The 3rd DCA recently re-heard Deutsche Bank vs. Beauvais en banc which involved the statue limitations in foreclosure cases like the current pending opinion at the Florida Supreme Court; US Bank vs. Bartram.
While these opinions are pending, we should revisit the statute limitations argument. The homeowners’ argument is that once acceleration occurs, either by the date stated in the default letter, or the filing of the complaint, that the bank has five years to foreclose; which is an absolute deadline.
The banks’ argument is that until a final judgment is entered, there is no record evidence that an acceleration occurred. The bank equates this issue with a reinstatement of the loan. Up until the final judgment, a borrower has the right to reinstate the loan. This is only the back amounts due, plus the foreclosure costs and fees, but not the full amount of the loan per the acceleration. The banks’ argument is essentially that if a borrower can pay less than the accelerated amount to reinstate the loan, then acceleration is not effective until a final judgment is entered.

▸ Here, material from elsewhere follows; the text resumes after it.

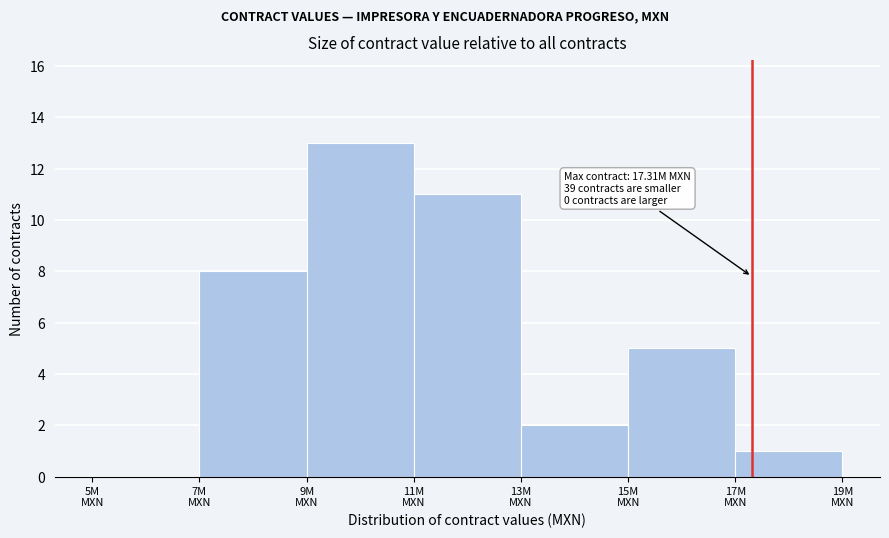

What is the greatest value displayed?

13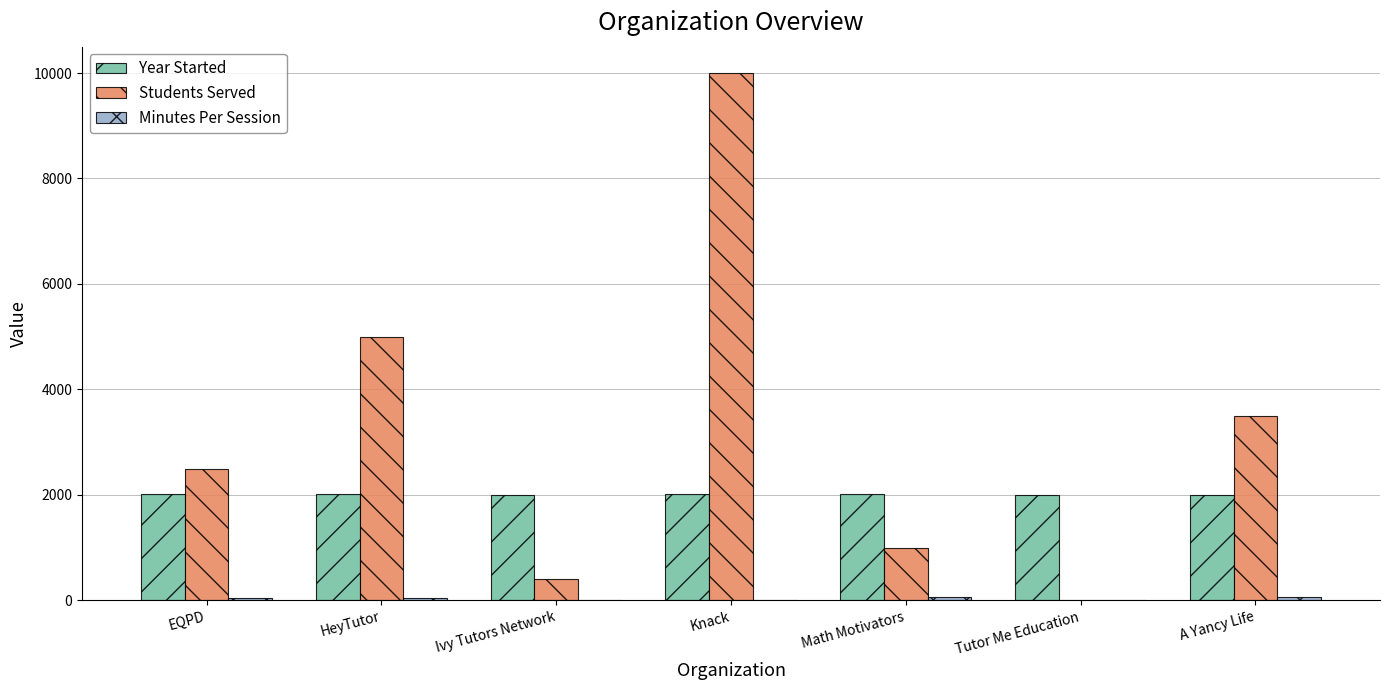

Count the number of data series in this chart.

3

And unfortunately, this argument does make sense; and the high courts seem to be buying it. If a buyer has the right to pay less than the full loan amount per the acceleration, then why should that trigger the statute of limitations of the case is dismissed (voluntarily or by the court) before judgment is entered. What if the acceleration was attempted, but defective? I do understand the argument that you need a final judgment and a finding of fact that there was in fact a valid acceleration of the loan. Otherwise, there may have been attempted acceleration, but not an legally effective acceleration.
Only time will tell how the 3rd DCA and Florida Supreme Court will rule, but I expect them to rule along the lines of the 5th DCA in Bartrum (and nearly every other Florida DCA), that each subsequent missed payment is a new default which the bank can foreclose on.